Non granché dal punto di vista specifico, ma il grosso era già stato fatto. Quel che contava era abituare il fisico a essere pronto a quell’ora, il metabolismo a mettersi in moto all’orario che serviva per la gara. Paolo stava con la macchina dietro con i fari a illuminare, per farmi vedere il percorso. Non furono giorni semplici, ma il risultato ripagò di tutto.
Quanto tempo ti allenavi?
Dovevamo ripetere l’orario di gara, allora i cross country duravano almeno 1h50’ quindi mi allenavo per almeno 90 minuti. Ricordo che, il giorno della partenza per l’Australia, avevamo il volo al mattino ma io mi misi in moto dall’inizio della notte. All’autogrill mi fermava la gente per chiedermi che ci facevo lì a quell’ora e io rispondevo «Sto andando alle Olimpiadi»…
Pensi che questa scelta personale abbia influito sulla gara?

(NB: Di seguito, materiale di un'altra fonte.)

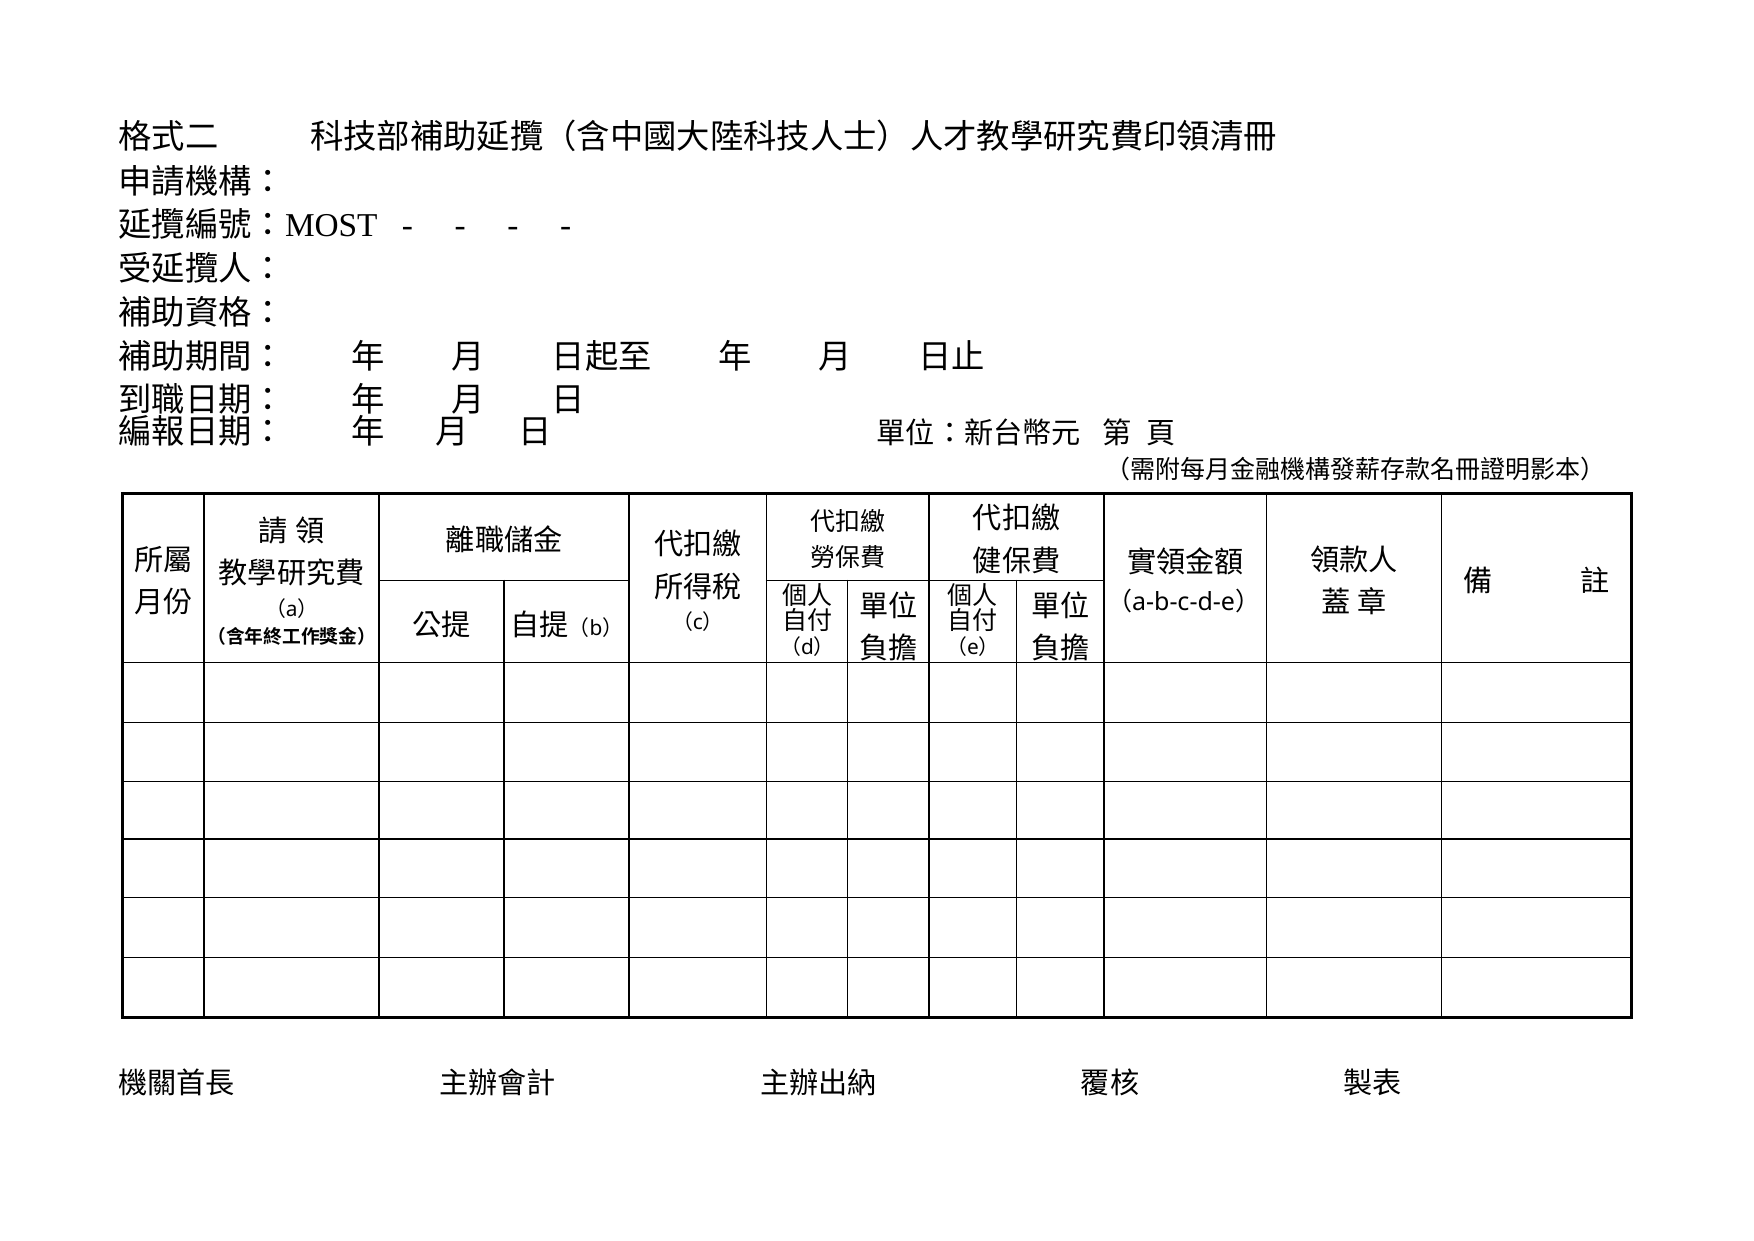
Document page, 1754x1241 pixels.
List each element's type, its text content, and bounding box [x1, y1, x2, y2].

table_cell [1267, 898, 1441, 956]
table_cell [1267, 723, 1441, 781]
table_cell [767, 958, 847, 1016]
table_cell [848, 782, 928, 838]
table_cell [630, 898, 766, 956]
table_cell [124, 663, 203, 721]
table_header 離職儲金 [380, 495, 628, 579]
table_header 所屬 月份 [124, 495, 203, 662]
text 編報日期： 年 月 日 單位：新台幣元 第 頁 [118, 418, 1636, 449]
table_cell [630, 840, 766, 897]
table_header 領款人 蓋 章 [1267, 495, 1441, 662]
table_cell [380, 663, 503, 721]
table_cell [380, 958, 503, 1016]
table_cell [1105, 782, 1266, 838]
table_cell [848, 840, 928, 897]
table_cell [380, 898, 503, 956]
table_cell [930, 958, 1016, 1016]
table_cell [1017, 840, 1103, 897]
table_header 代扣繳 所得稅（c） [630, 495, 766, 662]
text 補助資格： [118, 299, 1556, 331]
table_cell [1105, 723, 1266, 781]
table_cell [380, 782, 503, 838]
table_cell [630, 958, 766, 1016]
table_cell [1267, 840, 1441, 897]
table_cell [930, 782, 1016, 838]
table_cell [1017, 898, 1103, 956]
table_cell [767, 898, 847, 956]
table_cell [1267, 663, 1441, 721]
table_cell [630, 782, 766, 838]
table_cell [930, 663, 1016, 721]
table_cell [1442, 663, 1630, 721]
table_cell [848, 958, 928, 1016]
table_cell [1442, 723, 1630, 781]
table_cell [767, 782, 847, 838]
table_header 代扣繳 勞保費 [767, 495, 928, 579]
table_cell 單位 負擔 [1017, 581, 1103, 662]
table_cell [848, 898, 928, 956]
table_cell [1267, 782, 1441, 838]
table_cell [505, 898, 628, 956]
table_cell [767, 840, 847, 897]
table_cell 個人 自付 （e） [930, 581, 1016, 662]
table_cell [1442, 840, 1630, 897]
table_cell [630, 723, 766, 781]
table_cell [848, 663, 928, 721]
table_cell [1105, 898, 1266, 956]
table_cell 個人 自付（d） [767, 581, 847, 662]
table_cell [124, 782, 203, 838]
table_cell [767, 723, 847, 781]
table_cell [124, 898, 203, 956]
table_cell [930, 898, 1016, 956]
text 延攬編號：MOST - - - - [118, 212, 1636, 243]
table_cell 單位負擔 [848, 581, 928, 662]
table_cell [505, 723, 628, 781]
text 到職日期： 年 月 日 [118, 387, 1636, 418]
table_header 實領金額 （a-b-c-d-e） [1105, 495, 1266, 662]
text （需附每月金融機構發薪存款名冊證明影本） [118, 449, 1636, 486]
table_cell [205, 663, 378, 721]
table_cell [1017, 958, 1103, 1016]
table_cell [1442, 898, 1630, 956]
table_cell [505, 663, 628, 721]
table_cell [930, 840, 1016, 897]
table_cell [630, 663, 766, 721]
table_cell [1105, 958, 1266, 1016]
table_cell [848, 723, 928, 781]
table_cell [124, 958, 203, 1016]
text 受延攬人： [118, 256, 1636, 287]
table_header 代扣繳 健保費 [930, 495, 1103, 579]
table_cell [1105, 840, 1266, 897]
table_cell [124, 840, 203, 897]
table_cell [1017, 782, 1103, 838]
text 申請機構： [118, 168, 1636, 199]
table_cell [1105, 663, 1266, 721]
table_cell [930, 723, 1016, 781]
table_cell [1442, 958, 1630, 1016]
text 機關首長 主辦會計 主辦出納 覆核 製表 [118, 1060, 1636, 1102]
table_cell [1267, 958, 1441, 1016]
table_cell [380, 723, 503, 781]
table_cell [767, 663, 847, 721]
table_cell [505, 782, 628, 838]
text 格式二 科技部補助延攬（含中國大陸科技人士）人才教學研究費印領清冊 [118, 118, 1636, 156]
table_cell [1017, 723, 1103, 781]
table_cell [205, 723, 378, 781]
table_cell [124, 723, 203, 781]
table_cell [1017, 663, 1103, 721]
table_cell [205, 958, 378, 1016]
table_cell [505, 840, 628, 897]
table_cell [505, 958, 628, 1016]
table_cell 自提（b） [505, 581, 628, 662]
table_cell [380, 840, 503, 897]
table_header 請 領 教學研究費（a） （含年終工作獎金） [205, 495, 378, 662]
table_header 備 註 [1442, 495, 1630, 662]
table_cell 公提 [380, 581, 503, 662]
table_cell [1442, 782, 1630, 838]
table_cell [205, 840, 378, 897]
text 補助期間： 年 月 日起至 年 月 日止 [118, 343, 1636, 374]
table_cell [205, 898, 378, 956]
table_cell [205, 782, 378, 838]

Sì, perché le avversarie che avevano scelto un avvicinamento più tradizionale partirono a tutta, io infatti persi terreno nelle prime fasi, ma poi pagarono, io invece rimanevo fresca. Dopo in molti vennero a chiederci lumi sulla nostra preparazione, anche perché i giornalisti ne parlarono come di qualcosa di assolutamente innovativo e devo dire che molti hanno seguito quella strada. Telser ad esempio ha fatto allenare le ragazze svizzere della mtb, in vista dei Giochi di Tokyo, al caldo umido invece che in altura e anche nel suo caso la scelta è stata indovinata.
Molti corridori, o meglio le loro squadre WorldTour, hanno deciso di rinunciare alla trasferta iridata temendo le ripercussioni sul fisico al ritorno. Tu le subisti?
Parzialmente, ma per me non era un problema, avevo centrato l’obiettivo e non mi aspettavano impegni fondamentali al ritorno, tanto è vero che io e Paolo ci prendemmo due settimane di vacanza da trascorrere proprio in Australia. Al ritorno si fatica, ma meno di quando si ritorna dall’America, a noi europei la trasferta verso est è più favorevole al ritorno. Se però devo correre subito è comunque dura, capisco quindi alcune scelte.
Un’ultima domanda: che cosa fa Paola Pezzo oggi?
Continuo a dedicarmi alla mountain bike ma in veste diversa. Insegno in un liceo a Castelletto di Brenzone, sul Lago di Garda, con specializzazione in mtb. I ragazzi fanno quattro anni di corso e alla fine acquisiscono con il diploma di maturità anche il brevetto di guide di mtb, praticamente hanno già un lavoro in tasca. E’ il primo in Italia e ne vado orgogliosa come di un’altra grande vittoria.